Publication year - 2017
Publication title -
soil science society of america journal
Language(s) - English
Resource type - Journals
SCImago Journal Rank - 0.836
H-Index - 168
eISSN - 1435-0661
pISSN - 0361-5995
DOI - 10.2136/sssaj2016.08.0258
Subject(s) - covariate , random forest , digital soil mapping , support vector machine , sampling (signal processing) , spatial analysis , raster graphics , raster data , range (aeronautics) , statistics , soil map , mathematics , computer science , environmental science , soil science , artificial intelligence , soil water , materials science , filter (signal processing) , composite material , computer vision
Core Ideas Focal summaries of covariate data around sampling points affect model performance. Support vector machine and random forest approaches produced the best results. A 150‐m neighborhood emerged as the best model, albeit with a general soil map. Multiscale covariate data reflect realistic patterns of soil–landscape features. Soil class mapping relies on the ability of sample locations to represent portions of the landscape with similar soil types; however, most digital soil mapping (DSM) approaches intersect sample locations with one raster pixel per covariate layer regardless of pixel size. This approach does not take the variability of covariate information adjacent to the training data into account. The objective here was to disaggregate a soil map in a semiarid Arizona rangeland (78,569 ha) by exploring different neighborhood sizes for extracting covariate data to points.
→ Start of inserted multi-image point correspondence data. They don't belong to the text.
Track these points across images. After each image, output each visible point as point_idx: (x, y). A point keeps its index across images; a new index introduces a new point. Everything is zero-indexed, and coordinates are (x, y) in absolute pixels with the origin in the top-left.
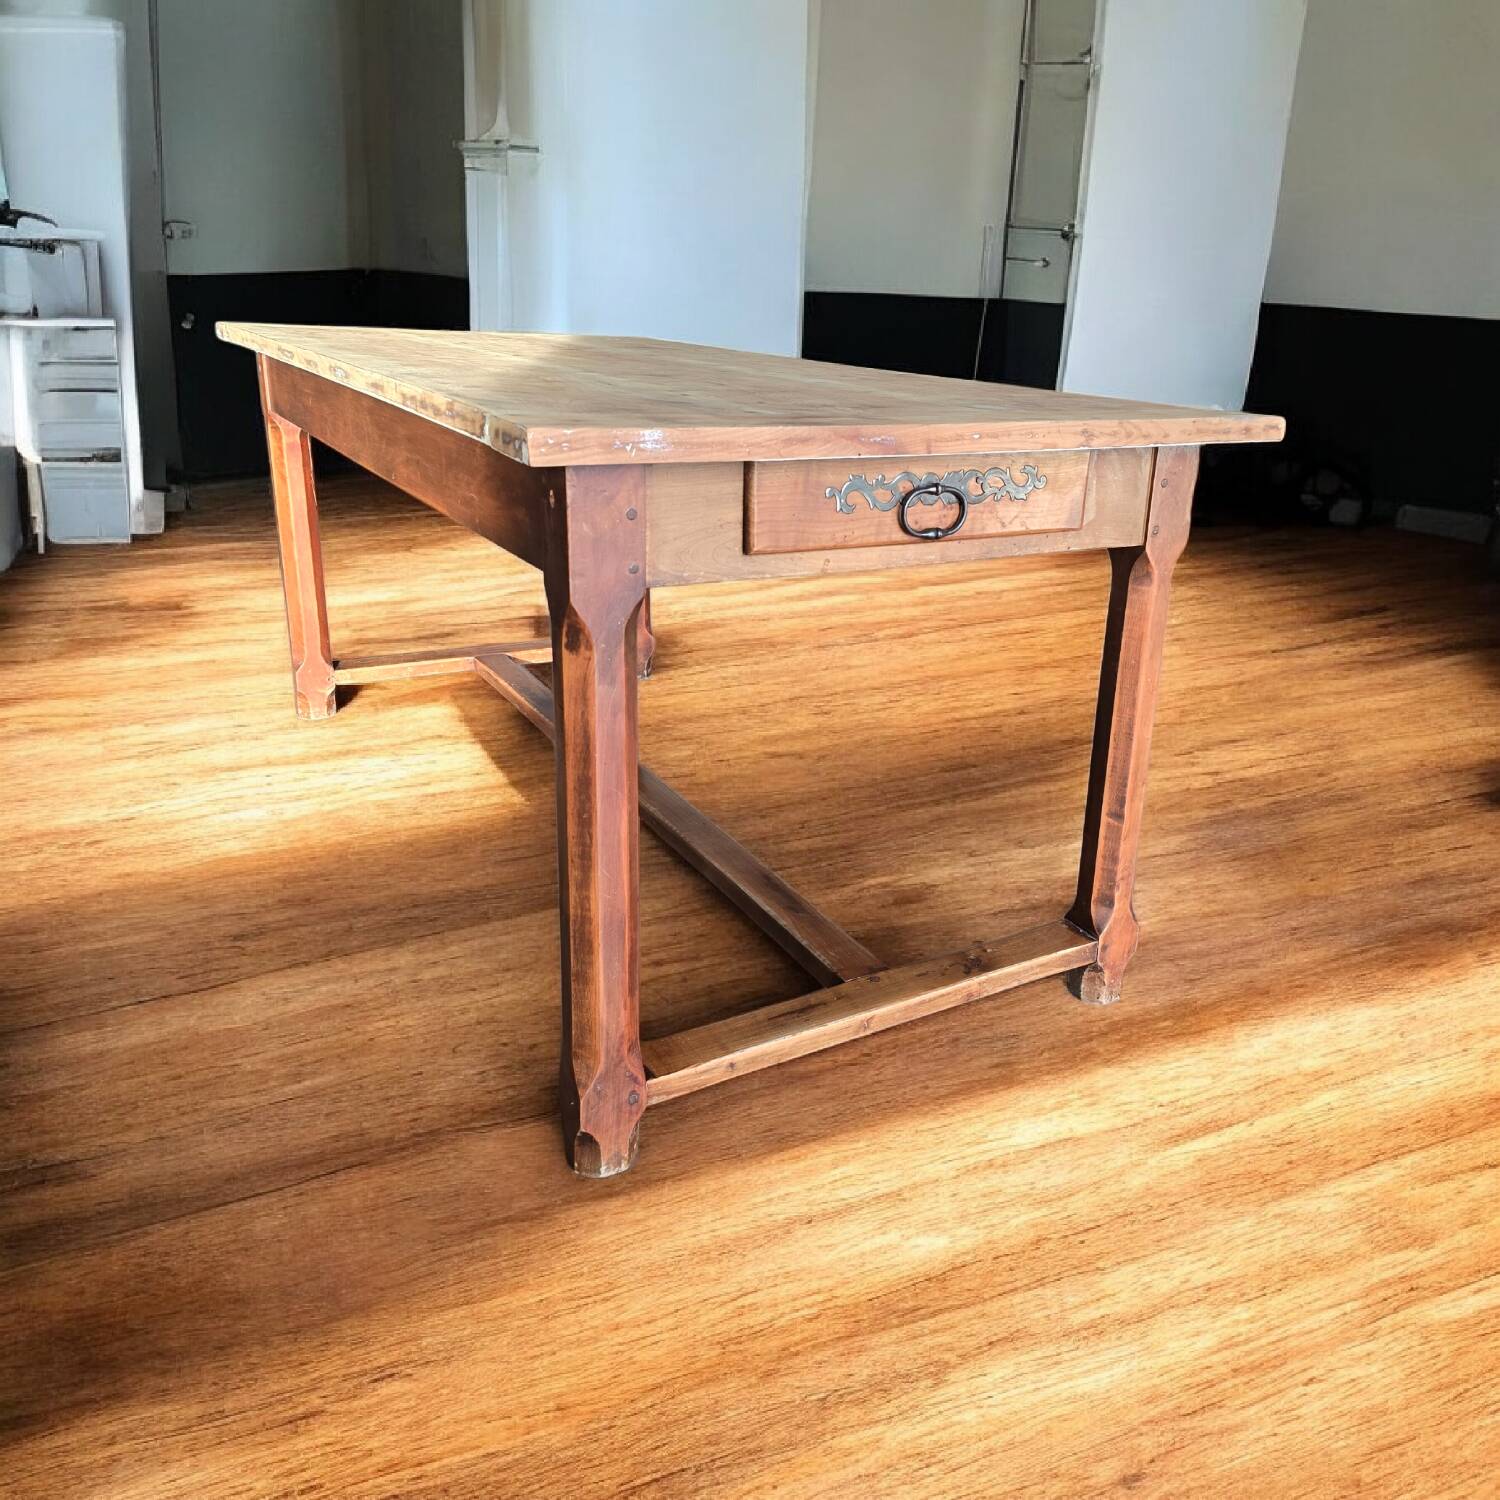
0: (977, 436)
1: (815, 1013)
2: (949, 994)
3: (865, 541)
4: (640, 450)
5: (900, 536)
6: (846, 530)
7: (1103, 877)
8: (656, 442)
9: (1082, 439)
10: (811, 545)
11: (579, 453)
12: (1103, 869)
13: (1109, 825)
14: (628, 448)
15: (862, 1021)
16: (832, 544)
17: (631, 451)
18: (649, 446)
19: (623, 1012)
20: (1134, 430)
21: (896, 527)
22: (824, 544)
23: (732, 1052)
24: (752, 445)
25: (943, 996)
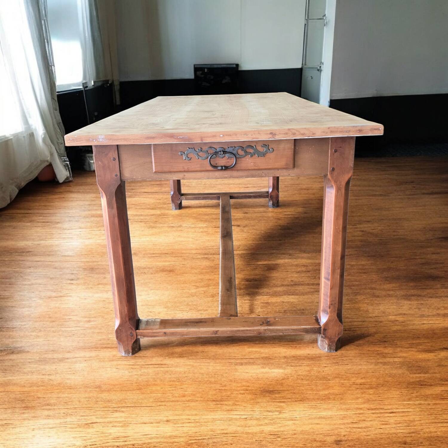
0: (222, 136)
1: (201, 324)
2: (250, 330)
3: (196, 169)
4: (97, 141)
5: (210, 168)
6: (188, 166)
7: (324, 302)
8: (103, 139)
9: (271, 136)
10: (175, 170)
11: (79, 142)
12: (324, 299)
13: (325, 282)
14: (94, 141)
15: (214, 331)
16: (183, 170)
17: (95, 141)
18: (101, 140)
19: (126, 307)
20: (296, 132)
21: (209, 165)
22: (181, 170)
23: (166, 329)
24: (134, 139)
25: (247, 330)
Eight machine learning algorithms were compared to assess the influence of summarizing covariate data in 0‐, 15‐, 30‐, 60‐, 90‐, 120‐, 150‐, and 180‐m circular neighborhoods and a multiscale model. Κ values of all models ranged between 0.24 and 0.44 and increased with neighborhood size up to 150 m. Support vector machine and random forest algorithms performed best across all scales. The radial support vector machine model using a 150‐m neighborhood had the highest Κ and produced a more generalized map compared with the best multiscale model (random forest), which resulted in a mix of general and detailed soil features. Evaluating a range of neighborhood sizes for aggregating covariate data provides a method of accounting for multiscale processes that are important for predicting soil patterns without modifying the pixel size of the final maps. Incorporating concepts from traditional soil surveys with DSM approaches can strengthen ties between them and optimize the extraction of landscape information for predicting soil properties.